Nooh Umar, selaku Ketua Forum Peduli Disabilitas (FPD) Banyuwangi menyambut baik program ini, pasalnya Banyuwangi juga perlu lebih serius untuk bisa mengelola data kelompok disabilitas yang tersebar di 25 Kecamatan melalui database. Sebab, masih banyak yang belum bisa mengakses informasi terkait peluang bekerja di perusahaan teramasuk bagi mereka yang ingin membangun usaha mandiri.

“Kami melihat beberapa perusahaan berkomitmen untuk mau menerima teman-teman difabel, hanya saja mereka belum memahami bagaimana mekanisme untuk bisa merekrutnya serta keterampilan yang saat ini dimiliki oleh teman-teman difabel.”, ungkap Umar yang juga menjadi Sekretaris PPDI Banyuwangi.

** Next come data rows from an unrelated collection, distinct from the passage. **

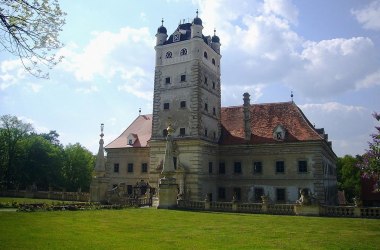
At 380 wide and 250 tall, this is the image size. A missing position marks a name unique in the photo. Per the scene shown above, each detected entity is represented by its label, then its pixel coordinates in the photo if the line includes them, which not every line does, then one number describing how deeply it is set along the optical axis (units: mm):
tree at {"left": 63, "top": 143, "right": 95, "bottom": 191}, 65750
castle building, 36469
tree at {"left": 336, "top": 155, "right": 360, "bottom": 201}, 69375
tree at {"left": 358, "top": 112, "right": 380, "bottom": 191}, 18875
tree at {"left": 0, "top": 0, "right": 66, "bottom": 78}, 8148
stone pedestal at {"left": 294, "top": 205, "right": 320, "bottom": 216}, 25672
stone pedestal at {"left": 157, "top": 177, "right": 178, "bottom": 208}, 28859
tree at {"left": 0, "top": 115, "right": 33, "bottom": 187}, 54219
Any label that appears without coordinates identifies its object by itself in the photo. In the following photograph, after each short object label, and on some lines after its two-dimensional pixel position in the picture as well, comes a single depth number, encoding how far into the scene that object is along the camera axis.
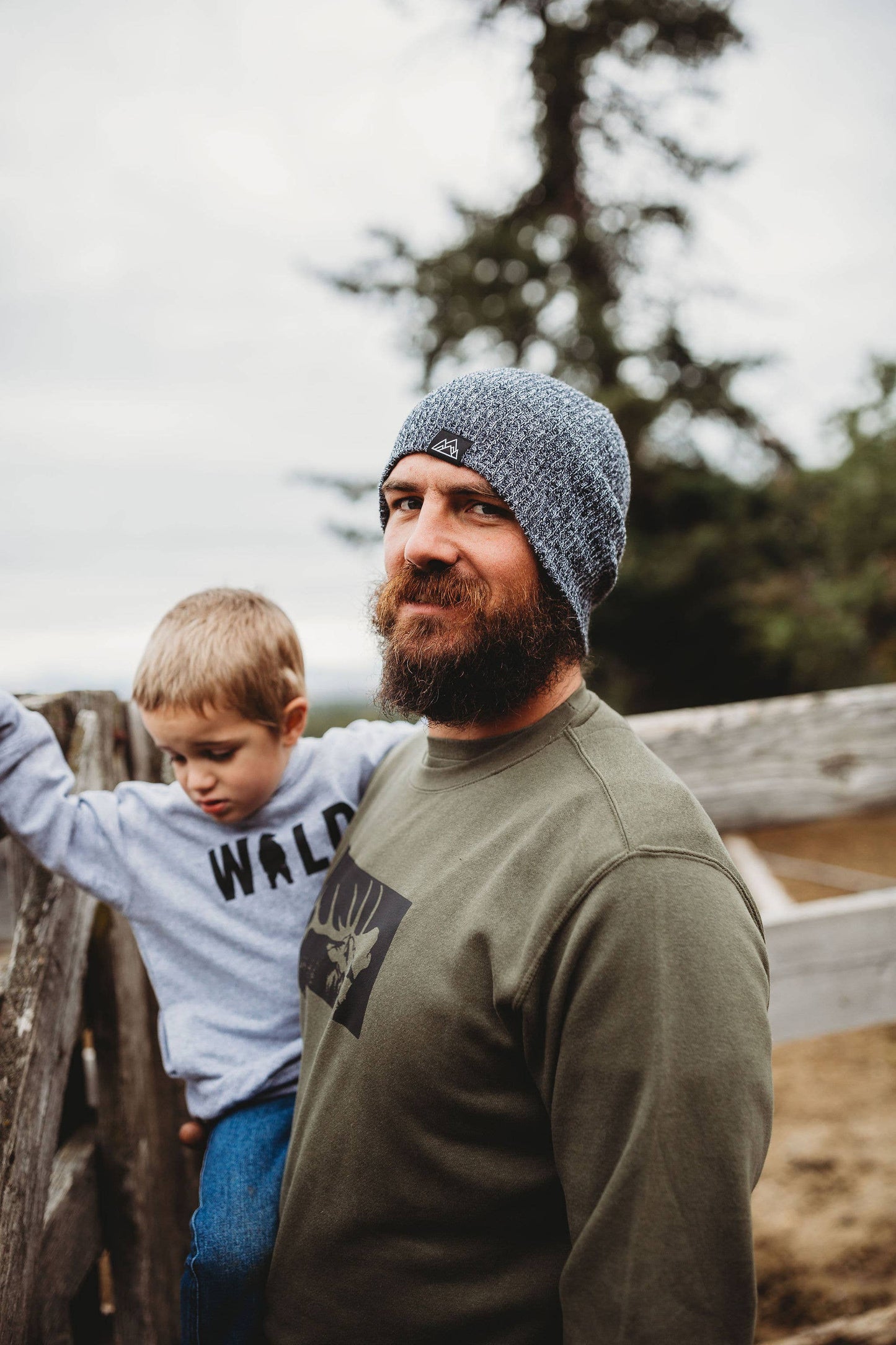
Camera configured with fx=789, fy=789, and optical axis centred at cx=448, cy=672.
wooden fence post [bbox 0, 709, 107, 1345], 1.20
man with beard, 0.89
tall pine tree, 8.16
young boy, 1.45
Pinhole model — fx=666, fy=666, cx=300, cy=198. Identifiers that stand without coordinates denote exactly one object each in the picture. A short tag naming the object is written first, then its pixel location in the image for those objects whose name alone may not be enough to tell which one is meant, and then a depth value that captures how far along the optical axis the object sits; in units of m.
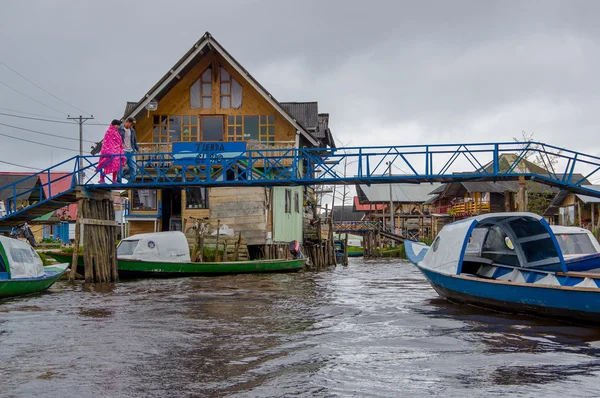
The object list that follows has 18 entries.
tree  47.75
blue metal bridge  20.69
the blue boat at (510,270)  11.39
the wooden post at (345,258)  43.85
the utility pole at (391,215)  65.22
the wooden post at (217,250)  27.15
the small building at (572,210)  43.47
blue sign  29.36
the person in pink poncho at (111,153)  22.42
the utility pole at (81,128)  54.74
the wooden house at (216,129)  31.47
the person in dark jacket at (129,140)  23.38
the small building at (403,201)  75.19
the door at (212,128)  33.28
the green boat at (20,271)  16.16
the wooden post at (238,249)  28.88
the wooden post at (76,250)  22.16
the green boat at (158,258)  23.83
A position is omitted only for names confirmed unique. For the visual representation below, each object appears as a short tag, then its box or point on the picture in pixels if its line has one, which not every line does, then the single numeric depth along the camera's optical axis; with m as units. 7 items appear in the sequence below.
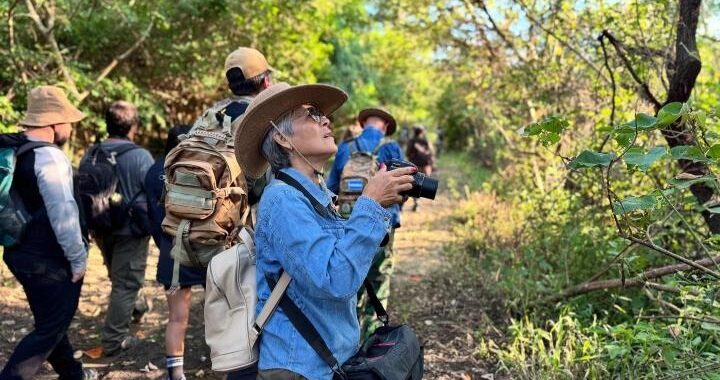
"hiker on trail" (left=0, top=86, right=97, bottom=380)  2.96
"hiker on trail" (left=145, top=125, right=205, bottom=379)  3.33
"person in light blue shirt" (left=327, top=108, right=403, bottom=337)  4.23
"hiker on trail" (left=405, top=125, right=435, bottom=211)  10.41
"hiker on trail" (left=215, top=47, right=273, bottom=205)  3.32
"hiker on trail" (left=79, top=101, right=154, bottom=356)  3.99
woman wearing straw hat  1.71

Dalam kegiatan Workshop sekaligus pembentukan Forum Peduli Disabilitas, Terdapat sejumlah instansi pemerintah, lembaga jasa keuangan, dan perusahaan yang memiliki program pinjaman atau pendanaan modal usaha untuk penyandang disabilitas, yaitu: BAZNAS, Yayasan Nurul Hayat, Bank Jatim, Bank Mandiri, Bank BNI, dan Dinas Pemberdayaan Masyarakat Desa (DPMD).

Jumlah pinjaman yang diberikan oleh setiap bank bervariasi. BRI memberikan pinjaman Rp5 – Rp10 juta, BNI memberikan pinjaman mikro maksimal Rp50 juta dan pinjaman super mikro maksimal Rp10 juta, dan Bank Jatim menyediakan pinjaman Rp 5 – 500 juta.

Pada dasarnya persyaratan pokok administratif untuk mendapatkan pinjaman dari bank adalah adanya usaha yang aktif (selama tiga atau enam bulan) dan ada fotokopi KTP. Namun demikian, masing-masing bank memiliki syarat tambahan yang berbeda.

Untuk memastikan keberlanjutan program, USAID Mitra Kunci telah menempatkan 1 orang Distric Focal Point (DFP) Banyuwangi yang nanti akan menjadi fasilitator di Tingkat Kabupaten dan bekerja dengan stkae holder dalam membangun akses ketenagakerjaan dan kewirausahaan yang inklusif.